Data to process:
▽

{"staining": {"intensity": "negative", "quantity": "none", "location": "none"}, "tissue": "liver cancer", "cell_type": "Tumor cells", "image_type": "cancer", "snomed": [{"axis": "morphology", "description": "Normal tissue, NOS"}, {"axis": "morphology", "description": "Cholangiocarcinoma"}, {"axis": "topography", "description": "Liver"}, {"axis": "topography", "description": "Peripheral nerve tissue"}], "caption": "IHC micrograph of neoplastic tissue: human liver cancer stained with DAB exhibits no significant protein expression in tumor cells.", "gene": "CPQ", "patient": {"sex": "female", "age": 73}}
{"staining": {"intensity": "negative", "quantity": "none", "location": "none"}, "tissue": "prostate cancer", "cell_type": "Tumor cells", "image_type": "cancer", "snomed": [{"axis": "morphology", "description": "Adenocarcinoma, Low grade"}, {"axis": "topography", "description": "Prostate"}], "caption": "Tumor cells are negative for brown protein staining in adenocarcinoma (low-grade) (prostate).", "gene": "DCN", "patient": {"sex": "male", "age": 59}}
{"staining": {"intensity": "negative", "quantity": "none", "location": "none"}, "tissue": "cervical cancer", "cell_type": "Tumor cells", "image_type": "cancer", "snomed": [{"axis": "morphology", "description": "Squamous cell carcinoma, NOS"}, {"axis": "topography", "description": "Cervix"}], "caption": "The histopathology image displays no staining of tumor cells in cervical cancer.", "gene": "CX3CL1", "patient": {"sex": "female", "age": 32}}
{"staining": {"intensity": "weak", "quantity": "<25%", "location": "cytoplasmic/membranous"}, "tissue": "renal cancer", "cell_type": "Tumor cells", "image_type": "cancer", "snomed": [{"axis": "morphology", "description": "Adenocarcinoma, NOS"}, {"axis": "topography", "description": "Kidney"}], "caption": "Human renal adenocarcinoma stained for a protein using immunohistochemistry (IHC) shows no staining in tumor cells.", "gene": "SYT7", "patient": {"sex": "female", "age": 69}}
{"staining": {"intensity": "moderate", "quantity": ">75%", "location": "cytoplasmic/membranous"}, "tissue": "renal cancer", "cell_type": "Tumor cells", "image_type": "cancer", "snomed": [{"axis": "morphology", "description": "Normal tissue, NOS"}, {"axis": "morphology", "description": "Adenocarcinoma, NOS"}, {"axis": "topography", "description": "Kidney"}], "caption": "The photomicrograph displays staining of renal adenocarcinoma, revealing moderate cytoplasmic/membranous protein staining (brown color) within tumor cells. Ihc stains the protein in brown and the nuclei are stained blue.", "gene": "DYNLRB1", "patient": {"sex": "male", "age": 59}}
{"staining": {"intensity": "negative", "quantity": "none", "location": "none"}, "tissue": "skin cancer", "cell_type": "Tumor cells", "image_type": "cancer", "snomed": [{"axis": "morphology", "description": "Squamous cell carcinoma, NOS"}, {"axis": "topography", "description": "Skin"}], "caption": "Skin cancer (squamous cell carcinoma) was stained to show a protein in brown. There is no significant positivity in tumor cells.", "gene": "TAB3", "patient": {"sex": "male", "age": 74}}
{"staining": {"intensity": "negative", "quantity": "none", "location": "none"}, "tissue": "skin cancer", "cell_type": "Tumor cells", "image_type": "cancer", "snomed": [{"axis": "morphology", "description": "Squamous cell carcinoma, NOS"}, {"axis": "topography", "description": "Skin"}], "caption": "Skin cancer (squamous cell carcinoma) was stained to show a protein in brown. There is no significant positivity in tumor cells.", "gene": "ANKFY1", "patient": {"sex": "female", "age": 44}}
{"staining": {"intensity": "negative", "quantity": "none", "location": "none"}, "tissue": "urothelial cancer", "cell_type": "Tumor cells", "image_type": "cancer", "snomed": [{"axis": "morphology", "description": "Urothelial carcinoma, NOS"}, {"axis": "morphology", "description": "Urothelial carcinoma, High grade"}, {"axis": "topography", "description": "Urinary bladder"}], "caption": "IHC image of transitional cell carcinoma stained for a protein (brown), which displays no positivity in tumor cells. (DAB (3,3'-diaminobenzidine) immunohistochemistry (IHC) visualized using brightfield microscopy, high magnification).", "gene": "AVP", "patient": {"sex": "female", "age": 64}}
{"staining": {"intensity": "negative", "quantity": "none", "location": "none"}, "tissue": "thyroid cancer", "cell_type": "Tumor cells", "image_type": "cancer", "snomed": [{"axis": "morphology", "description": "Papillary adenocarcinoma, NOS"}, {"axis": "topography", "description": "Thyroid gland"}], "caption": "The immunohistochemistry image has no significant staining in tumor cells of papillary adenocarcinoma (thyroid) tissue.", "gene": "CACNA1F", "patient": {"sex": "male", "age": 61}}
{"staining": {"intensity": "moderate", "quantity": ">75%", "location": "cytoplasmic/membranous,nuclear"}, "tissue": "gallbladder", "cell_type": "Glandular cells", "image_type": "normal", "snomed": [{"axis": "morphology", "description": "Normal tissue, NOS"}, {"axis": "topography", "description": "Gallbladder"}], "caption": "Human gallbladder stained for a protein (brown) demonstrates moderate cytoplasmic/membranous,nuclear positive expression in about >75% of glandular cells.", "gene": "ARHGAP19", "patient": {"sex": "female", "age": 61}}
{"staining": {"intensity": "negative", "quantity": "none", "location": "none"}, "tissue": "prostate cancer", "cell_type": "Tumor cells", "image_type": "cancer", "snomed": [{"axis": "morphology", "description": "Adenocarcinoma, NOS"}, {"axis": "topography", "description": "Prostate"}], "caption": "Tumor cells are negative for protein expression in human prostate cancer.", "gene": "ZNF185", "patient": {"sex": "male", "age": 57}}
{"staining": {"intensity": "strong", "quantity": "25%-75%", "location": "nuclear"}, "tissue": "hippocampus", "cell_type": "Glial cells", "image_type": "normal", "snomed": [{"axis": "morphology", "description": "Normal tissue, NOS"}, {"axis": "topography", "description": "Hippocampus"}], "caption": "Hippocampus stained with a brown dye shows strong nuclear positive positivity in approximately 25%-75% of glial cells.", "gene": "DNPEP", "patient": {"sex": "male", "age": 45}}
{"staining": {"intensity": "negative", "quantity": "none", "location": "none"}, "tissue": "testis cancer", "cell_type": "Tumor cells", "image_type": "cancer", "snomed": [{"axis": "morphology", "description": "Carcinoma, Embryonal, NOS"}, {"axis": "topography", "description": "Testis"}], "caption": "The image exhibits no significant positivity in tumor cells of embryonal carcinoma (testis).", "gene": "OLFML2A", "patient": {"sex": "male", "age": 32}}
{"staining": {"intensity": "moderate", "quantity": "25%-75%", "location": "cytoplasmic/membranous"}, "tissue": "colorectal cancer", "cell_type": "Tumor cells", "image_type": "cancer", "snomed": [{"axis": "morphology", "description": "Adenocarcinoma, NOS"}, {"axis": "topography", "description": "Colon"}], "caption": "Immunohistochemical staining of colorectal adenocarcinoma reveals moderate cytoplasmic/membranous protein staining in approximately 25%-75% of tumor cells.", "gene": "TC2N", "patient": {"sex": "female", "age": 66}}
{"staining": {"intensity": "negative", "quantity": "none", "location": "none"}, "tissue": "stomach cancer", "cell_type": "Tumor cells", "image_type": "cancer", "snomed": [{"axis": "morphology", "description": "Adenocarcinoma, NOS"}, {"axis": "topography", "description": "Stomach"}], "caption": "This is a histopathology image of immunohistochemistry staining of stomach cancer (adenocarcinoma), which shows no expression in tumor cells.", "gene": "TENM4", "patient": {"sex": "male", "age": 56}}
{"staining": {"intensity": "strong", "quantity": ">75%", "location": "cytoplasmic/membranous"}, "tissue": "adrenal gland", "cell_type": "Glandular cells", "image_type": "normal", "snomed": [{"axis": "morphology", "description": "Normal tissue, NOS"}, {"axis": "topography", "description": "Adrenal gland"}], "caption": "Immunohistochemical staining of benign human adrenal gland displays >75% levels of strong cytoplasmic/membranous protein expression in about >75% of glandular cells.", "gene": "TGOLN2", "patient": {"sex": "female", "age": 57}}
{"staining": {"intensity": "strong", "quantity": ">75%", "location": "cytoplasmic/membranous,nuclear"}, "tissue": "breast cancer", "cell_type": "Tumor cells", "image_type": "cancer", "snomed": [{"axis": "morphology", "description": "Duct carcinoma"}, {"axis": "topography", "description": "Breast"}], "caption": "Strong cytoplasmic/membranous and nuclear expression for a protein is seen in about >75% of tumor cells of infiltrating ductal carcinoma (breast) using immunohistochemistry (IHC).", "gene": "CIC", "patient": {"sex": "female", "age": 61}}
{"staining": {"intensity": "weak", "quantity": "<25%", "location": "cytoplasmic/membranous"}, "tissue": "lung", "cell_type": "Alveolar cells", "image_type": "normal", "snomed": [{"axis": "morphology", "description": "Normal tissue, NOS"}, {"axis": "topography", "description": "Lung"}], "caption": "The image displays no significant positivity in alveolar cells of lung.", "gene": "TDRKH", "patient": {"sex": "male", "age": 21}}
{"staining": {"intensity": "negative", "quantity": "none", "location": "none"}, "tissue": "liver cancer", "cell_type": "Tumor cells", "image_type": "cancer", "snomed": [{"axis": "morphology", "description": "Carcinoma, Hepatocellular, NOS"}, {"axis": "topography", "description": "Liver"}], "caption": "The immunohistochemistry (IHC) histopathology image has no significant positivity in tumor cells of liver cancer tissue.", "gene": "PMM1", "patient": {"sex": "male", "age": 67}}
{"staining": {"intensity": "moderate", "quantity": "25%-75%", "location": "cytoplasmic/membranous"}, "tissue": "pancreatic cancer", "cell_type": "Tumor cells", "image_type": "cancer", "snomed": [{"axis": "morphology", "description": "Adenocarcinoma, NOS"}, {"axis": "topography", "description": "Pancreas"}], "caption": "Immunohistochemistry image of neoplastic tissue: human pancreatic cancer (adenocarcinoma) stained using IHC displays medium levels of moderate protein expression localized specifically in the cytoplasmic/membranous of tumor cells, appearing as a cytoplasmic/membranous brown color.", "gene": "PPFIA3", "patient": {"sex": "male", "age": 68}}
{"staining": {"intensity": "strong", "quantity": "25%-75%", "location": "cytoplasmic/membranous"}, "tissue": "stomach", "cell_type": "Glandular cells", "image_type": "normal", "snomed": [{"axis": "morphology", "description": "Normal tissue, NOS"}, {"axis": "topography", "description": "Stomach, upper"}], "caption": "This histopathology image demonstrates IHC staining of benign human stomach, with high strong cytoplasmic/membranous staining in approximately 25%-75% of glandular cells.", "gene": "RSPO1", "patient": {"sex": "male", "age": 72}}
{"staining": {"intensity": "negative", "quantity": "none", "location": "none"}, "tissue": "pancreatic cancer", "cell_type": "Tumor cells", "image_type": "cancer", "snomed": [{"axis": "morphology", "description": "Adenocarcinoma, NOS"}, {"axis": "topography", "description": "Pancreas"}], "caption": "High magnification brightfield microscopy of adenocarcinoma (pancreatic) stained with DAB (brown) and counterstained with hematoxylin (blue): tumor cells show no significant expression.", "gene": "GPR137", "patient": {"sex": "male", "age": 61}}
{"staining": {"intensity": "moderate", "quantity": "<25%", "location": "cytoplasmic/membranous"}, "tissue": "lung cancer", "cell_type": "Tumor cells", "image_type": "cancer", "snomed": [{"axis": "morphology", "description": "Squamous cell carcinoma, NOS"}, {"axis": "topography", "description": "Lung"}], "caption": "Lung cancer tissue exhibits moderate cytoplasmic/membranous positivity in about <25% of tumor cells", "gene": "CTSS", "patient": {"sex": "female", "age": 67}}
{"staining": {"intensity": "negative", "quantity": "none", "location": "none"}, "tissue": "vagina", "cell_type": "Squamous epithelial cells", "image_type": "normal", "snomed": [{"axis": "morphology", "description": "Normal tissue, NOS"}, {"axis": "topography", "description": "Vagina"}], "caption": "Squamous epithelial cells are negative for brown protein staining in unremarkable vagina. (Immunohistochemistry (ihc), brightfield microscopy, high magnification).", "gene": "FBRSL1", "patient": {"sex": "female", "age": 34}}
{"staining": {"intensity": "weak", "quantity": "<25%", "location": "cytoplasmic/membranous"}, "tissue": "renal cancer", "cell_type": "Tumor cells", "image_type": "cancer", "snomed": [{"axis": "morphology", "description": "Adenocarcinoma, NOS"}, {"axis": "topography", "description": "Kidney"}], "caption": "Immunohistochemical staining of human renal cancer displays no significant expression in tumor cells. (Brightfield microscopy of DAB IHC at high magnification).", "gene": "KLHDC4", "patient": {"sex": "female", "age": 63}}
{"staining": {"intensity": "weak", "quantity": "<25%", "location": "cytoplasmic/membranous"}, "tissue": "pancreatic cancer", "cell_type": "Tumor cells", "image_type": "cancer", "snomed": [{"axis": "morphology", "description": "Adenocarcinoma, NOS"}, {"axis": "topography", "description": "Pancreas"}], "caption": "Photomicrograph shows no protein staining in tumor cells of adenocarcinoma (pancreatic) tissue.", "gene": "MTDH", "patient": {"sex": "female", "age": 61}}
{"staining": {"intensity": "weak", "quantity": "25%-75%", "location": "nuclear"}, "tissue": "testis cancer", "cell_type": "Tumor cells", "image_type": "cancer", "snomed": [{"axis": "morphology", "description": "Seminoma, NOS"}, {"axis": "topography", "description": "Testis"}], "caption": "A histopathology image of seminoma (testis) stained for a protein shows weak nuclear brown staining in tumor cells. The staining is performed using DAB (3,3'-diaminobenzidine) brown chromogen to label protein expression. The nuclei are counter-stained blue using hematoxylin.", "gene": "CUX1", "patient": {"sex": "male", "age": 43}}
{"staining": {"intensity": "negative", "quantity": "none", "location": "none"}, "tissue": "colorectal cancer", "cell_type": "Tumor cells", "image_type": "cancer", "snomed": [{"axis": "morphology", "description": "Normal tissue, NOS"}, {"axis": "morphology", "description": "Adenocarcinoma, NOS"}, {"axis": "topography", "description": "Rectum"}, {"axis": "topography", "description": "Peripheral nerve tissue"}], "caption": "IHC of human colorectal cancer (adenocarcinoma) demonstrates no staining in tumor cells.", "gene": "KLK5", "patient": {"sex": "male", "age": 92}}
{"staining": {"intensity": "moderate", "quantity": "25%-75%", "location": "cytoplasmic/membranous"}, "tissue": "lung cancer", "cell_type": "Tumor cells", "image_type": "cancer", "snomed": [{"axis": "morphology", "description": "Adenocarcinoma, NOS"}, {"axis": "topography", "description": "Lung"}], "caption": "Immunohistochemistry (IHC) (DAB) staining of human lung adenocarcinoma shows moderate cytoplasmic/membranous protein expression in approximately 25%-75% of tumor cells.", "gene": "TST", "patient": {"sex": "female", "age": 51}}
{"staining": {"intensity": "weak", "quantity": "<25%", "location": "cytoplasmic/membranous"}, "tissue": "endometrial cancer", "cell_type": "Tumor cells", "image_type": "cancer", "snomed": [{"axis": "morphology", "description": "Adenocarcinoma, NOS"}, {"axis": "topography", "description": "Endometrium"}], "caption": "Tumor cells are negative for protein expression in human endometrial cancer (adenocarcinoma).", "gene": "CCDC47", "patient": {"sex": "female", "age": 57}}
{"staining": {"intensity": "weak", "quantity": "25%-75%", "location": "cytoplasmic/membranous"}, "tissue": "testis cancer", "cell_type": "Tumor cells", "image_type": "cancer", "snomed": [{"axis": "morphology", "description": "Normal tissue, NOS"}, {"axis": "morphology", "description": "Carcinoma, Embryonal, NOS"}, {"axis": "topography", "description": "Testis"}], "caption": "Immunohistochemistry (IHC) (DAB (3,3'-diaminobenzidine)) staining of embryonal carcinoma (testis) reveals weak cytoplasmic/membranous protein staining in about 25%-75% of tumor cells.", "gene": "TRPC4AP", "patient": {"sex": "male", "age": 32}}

△

What is required:
Would you return each line of the material above, unchanged, from the first one through the line where "renal adenocarcinoma stained" appears?

Solution to this problem:
{"staining": {"intensity": "negative", "quantity": "none", "location": "none"}, "tissue": "liver cancer", "cell_type": "Tumor cells", "image_type": "cancer", "snomed": [{"axis": "morphology", "description": "Normal tissue, NOS"}, {"axis": "morphology", "description": "Cholangiocarcinoma"}, {"axis": "topography", "description": "Liver"}, {"axis": "topography", "description": "Peripheral nerve tissue"}], "caption": "IHC micrograph of neoplastic tissue: human liver cancer stained with DAB exhibits no significant protein expression in tumor cells.", "gene": "CPQ", "patient": {"sex": "female", "age": 73}}
{"staining": {"intensity": "negative", "quantity": "none", "location": "none"}, "tissue": "prostate cancer", "cell_type": "Tumor cells", "image_type": "cancer", "snomed": [{"axis": "morphology", "description": "Adenocarcinoma, Low grade"}, {"axis": "topography", "description": "Prostate"}], "caption": "Tumor cells are negative for brown protein staining in adenocarcinoma (low-grade) (prostate).", "gene": "DCN", "patient": {"sex": "male", "age": 59}}
{"staining": {"intensity": "negative", "quantity": "none", "location": "none"}, "tissue": "cervical cancer", "cell_type": "Tumor cells", "image_type": "cancer", "snomed": [{"axis": "morphology", "description": "Squamous cell carcinoma, NOS"}, {"axis": "topography", "description": "Cervix"}], "caption": "The histopathology image displays no staining of tumor cells in cervical cancer.", "gene": "CX3CL1", "patient": {"sex": "female", "age": 32}}
{"staining": {"intensity": "weak", "quantity": "<25%", "location": "cytoplasmic/membranous"}, "tissue": "renal cancer", "cell_type": "Tumor cells", "image_type": "cancer", "snomed": [{"axis": "morphology", "description": "Adenocarcinoma, NOS"}, {"axis": "topography", "description": "Kidney"}], "caption": "Human renal adenocarcinoma stained for a protein using immunohistochemistry (IHC) shows no staining in tumor cells.", "gene": "SYT7", "patient": {"sex": "female", "age": 69}}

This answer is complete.